The Republican Convention

Good day to all of you.  The Republican convention just finished and I was inspired by a speech that Paul Ryan made.  He said,

Listen to the way we’re spoken to already, as if everyone is stuck in some class or station in life, victims of circumstances beyond our control, with government there to help us cope with our fate.

It’s the exact opposite of everything I learned growing up in Wisconsin, or at college in Ohio. When I was waiting tables, washing dishes, or mowing lawns for money, I never thought of myself as stuck in some station in life.
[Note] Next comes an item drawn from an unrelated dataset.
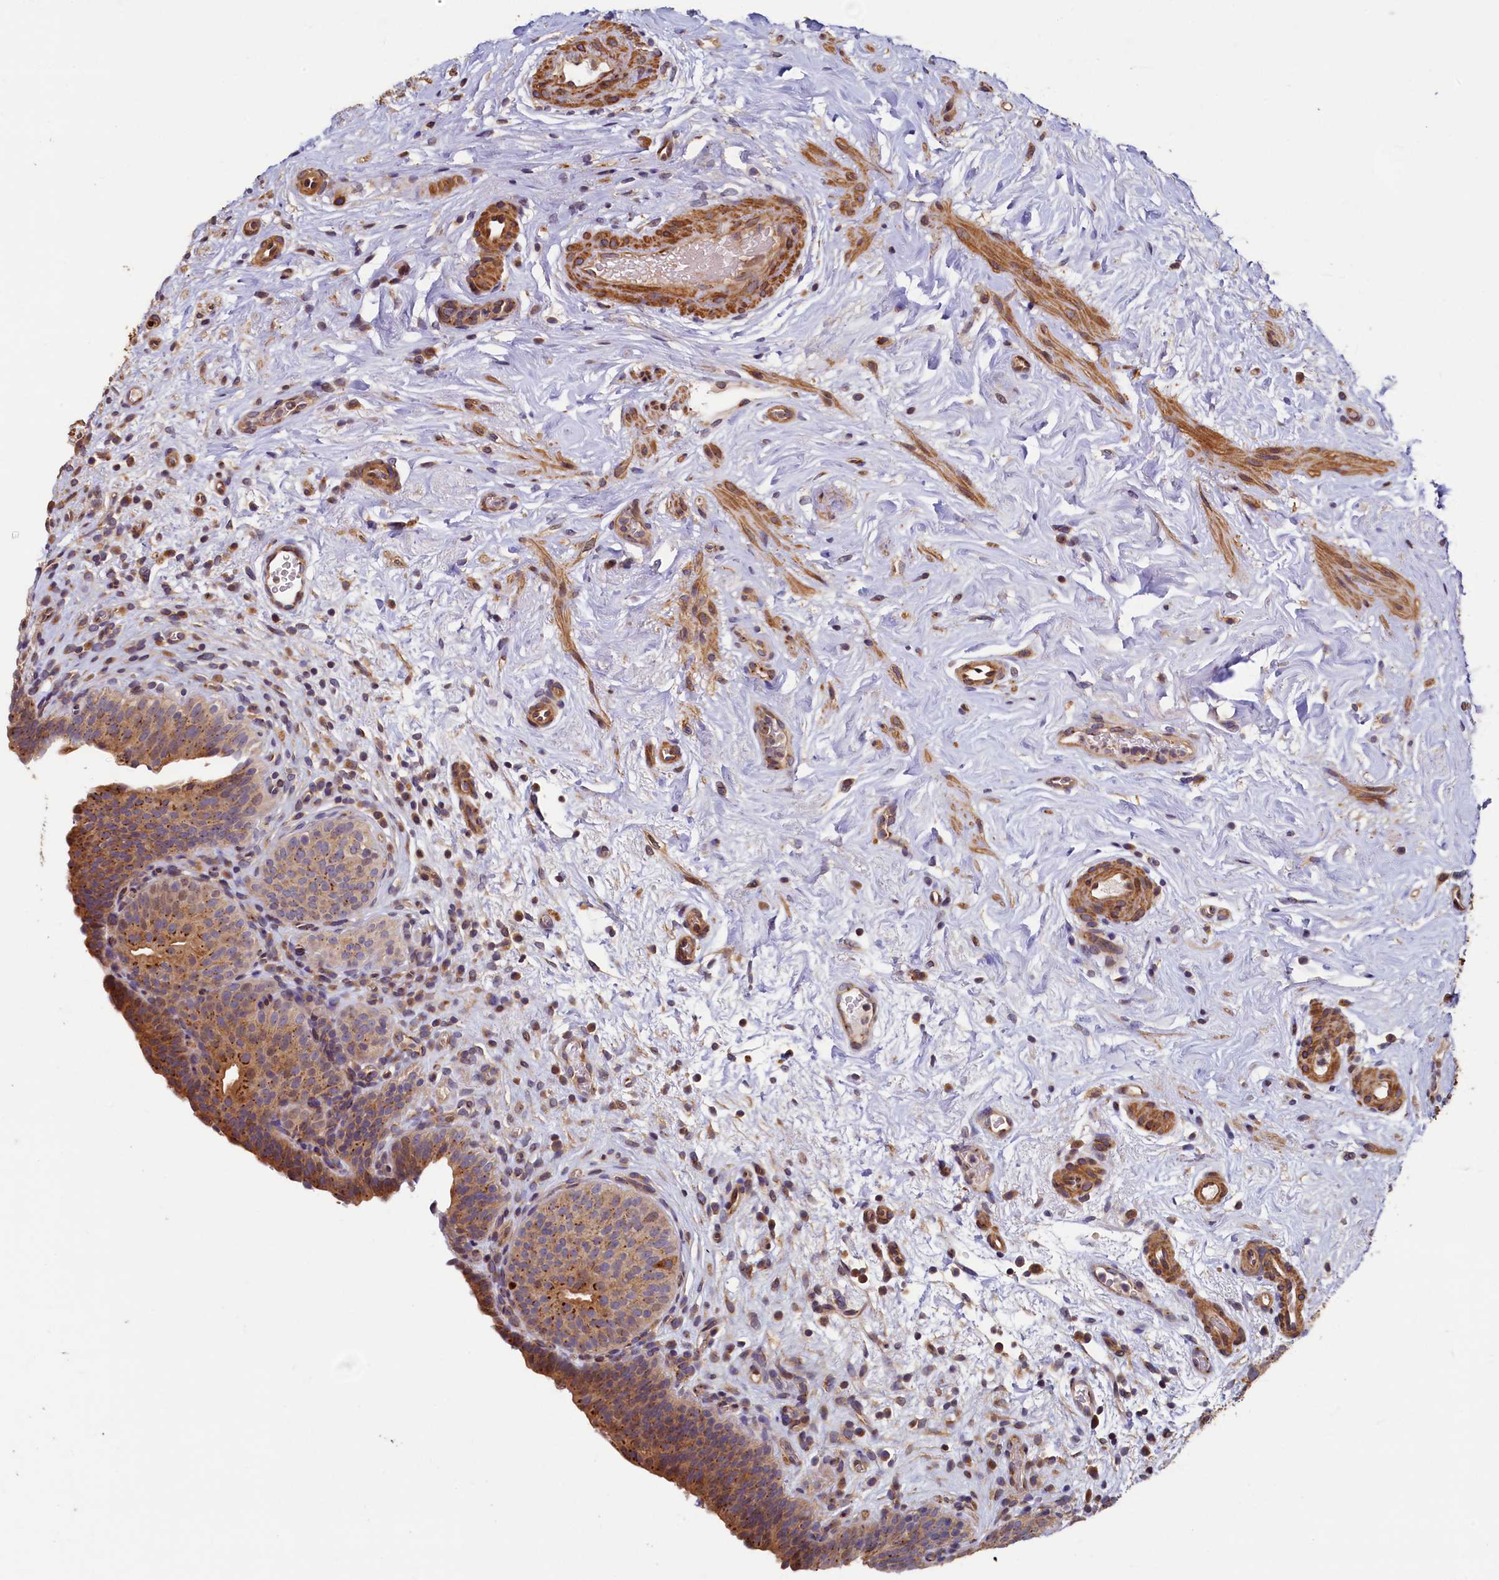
{"staining": {"intensity": "moderate", "quantity": ">75%", "location": "cytoplasmic/membranous"}, "tissue": "urinary bladder", "cell_type": "Urothelial cells", "image_type": "normal", "snomed": [{"axis": "morphology", "description": "Normal tissue, NOS"}, {"axis": "topography", "description": "Urinary bladder"}], "caption": "Brown immunohistochemical staining in benign urinary bladder reveals moderate cytoplasmic/membranous expression in about >75% of urothelial cells. (brown staining indicates protein expression, while blue staining denotes nuclei).", "gene": "TMEM181", "patient": {"sex": "male", "age": 83}}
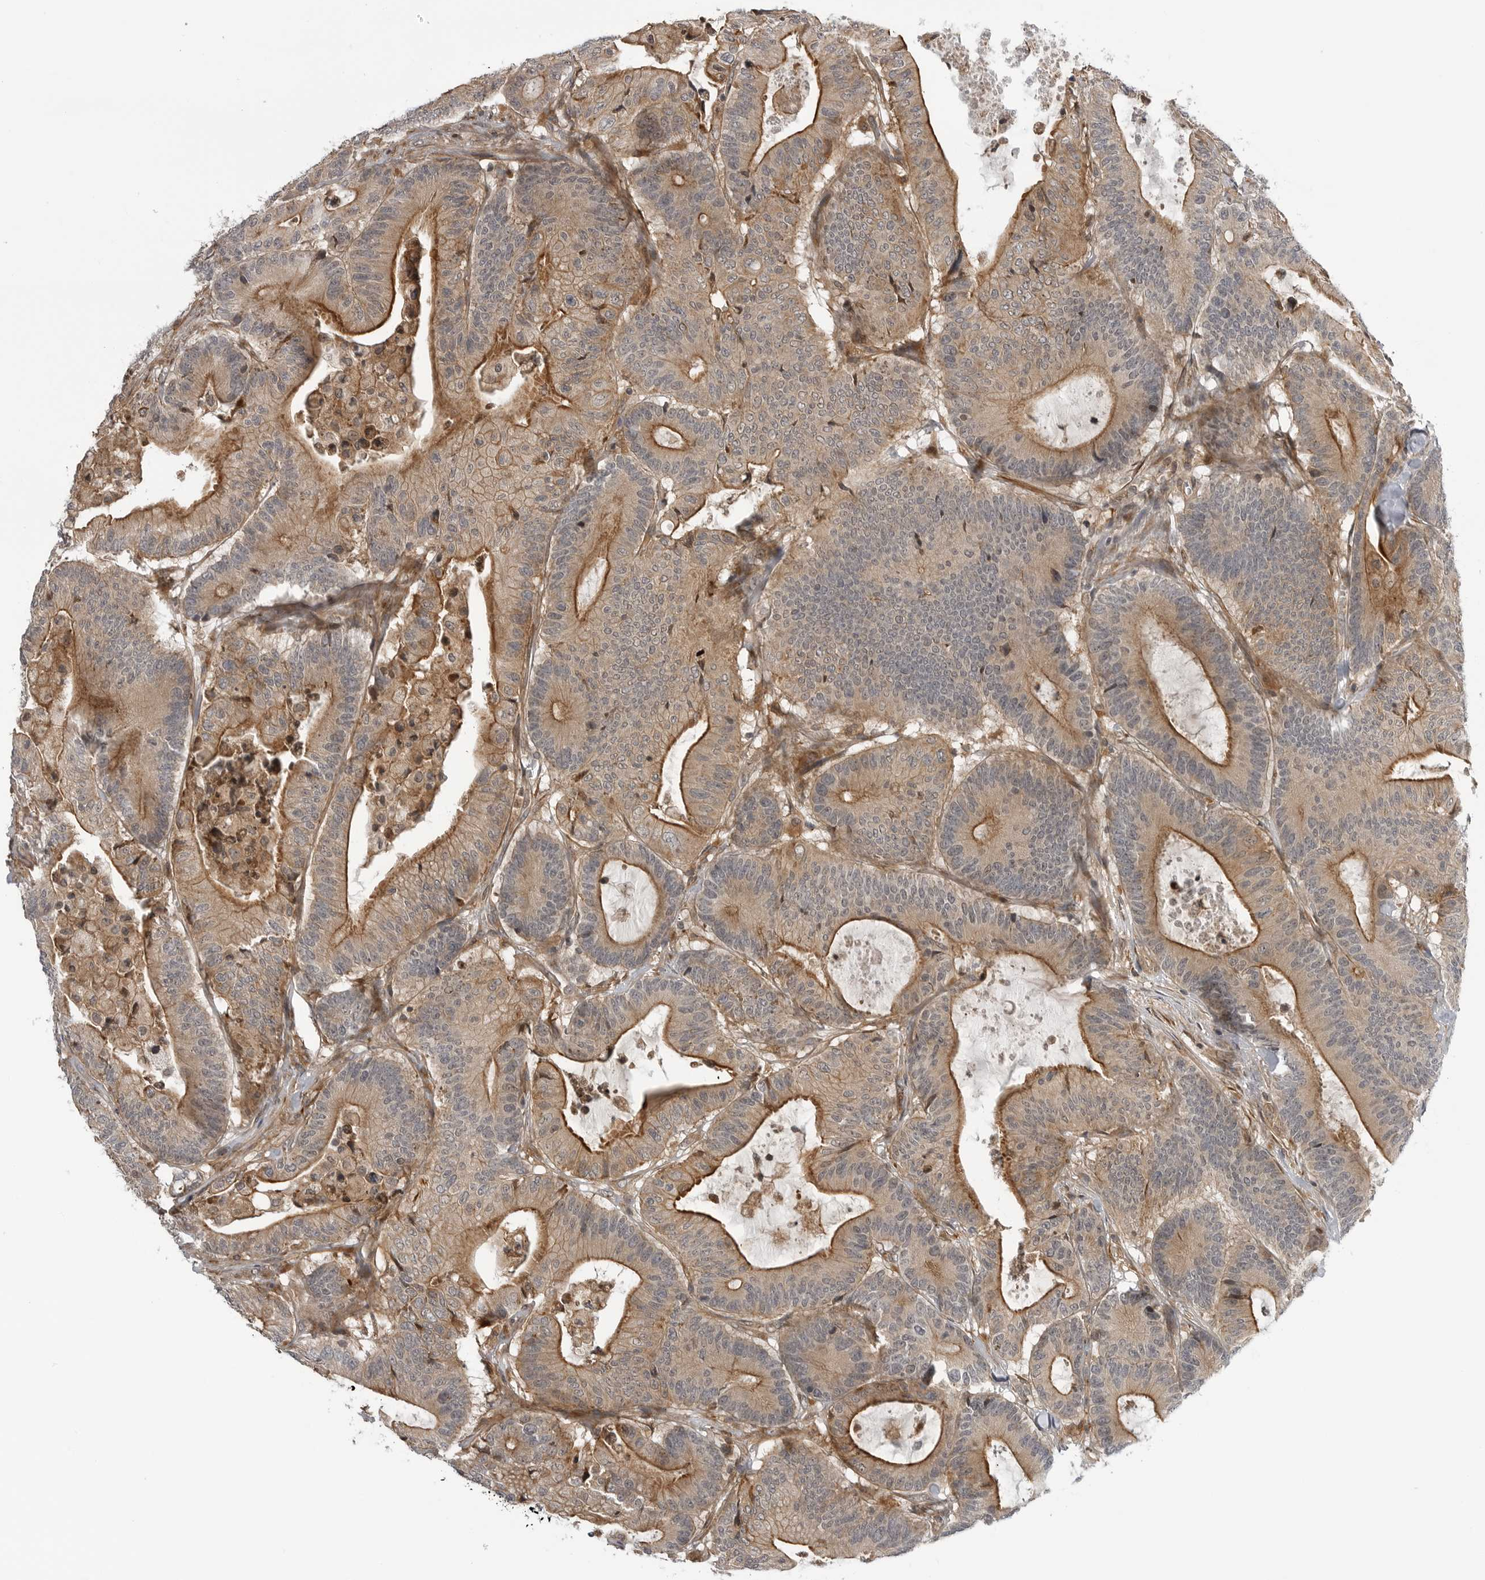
{"staining": {"intensity": "moderate", "quantity": "25%-75%", "location": "cytoplasmic/membranous"}, "tissue": "colorectal cancer", "cell_type": "Tumor cells", "image_type": "cancer", "snomed": [{"axis": "morphology", "description": "Adenocarcinoma, NOS"}, {"axis": "topography", "description": "Colon"}], "caption": "This micrograph displays immunohistochemistry (IHC) staining of human colorectal cancer, with medium moderate cytoplasmic/membranous positivity in approximately 25%-75% of tumor cells.", "gene": "LRRC45", "patient": {"sex": "female", "age": 84}}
I was on my own path, my own journey, an American journey where I could think for myself, decide for myself, define happiness for myself.

It reminded me of all the wonderful jobs I have had in my life.  As a young boy, I worked at McDonalds as a hamburger flipper and as a cashier.  I not only enjoyed the job, I made the best of it.  I remember once when I even went to the drive through window and sang to some of the customers as they sat bored in their car waiting for their food.

I remember working at Sonic, the drive through burger place, where I would deliver food to people’s cars, including fancy milkshakes and tater tots.

I remember working at an Agip gas station on the highway in Milan, Italy.  I pumped gas from 6 in the morning until late at night.  That was one of the best jobs I ever had.  I had a great friendship with all of my co-workers who were men with families and responsibilities.  I used to get excited by cleaning customer windows for tips.

I remember working at BaskinRobbins as an ice cream server.  I think I was paid something like $3.15 an hour.  I loved making the job more exciting, so when we had a contest to sell the most ice creams across Baskin Robbins stores, I did everything I could to sell as many fancy cones to my customers.  Eventually, I asked for a raise and the manager said she would raise it by 5 cents per hour.  It wasn’t enough though and I moved on to a cafe and bakery in Berkeley, California.

My younger brother was the one that helped me get the job at the bakery and cafe.  My brother and I practically ran the place, since the owner never showed up.  We made espressos, scrambled eggs, sandwiches, and even baked cakes.  My brother was the manager of the cafe and so I followed his lead.  We worked hard to help pay for college and other things.  It was hard work, but I loved all of it.  I even remember creating a special omelette called “The Milano” and another omelette that we named after our dishwasher from Mexico, “The Ricardo”.  I eventually wrote a code in BASIC to do all of the firm’s payroll, including paying taxes and printing the checks.  On Saturday and Sunday, we had lines down the block waiting to taste our delicious breakfast or coffee.  We loved it, but my brother and I continually looked for ways to make the cafe more successful.

Times aren’t always easy, but we must always try to work and live life as the Seven Dwarfs did…whistling while we work.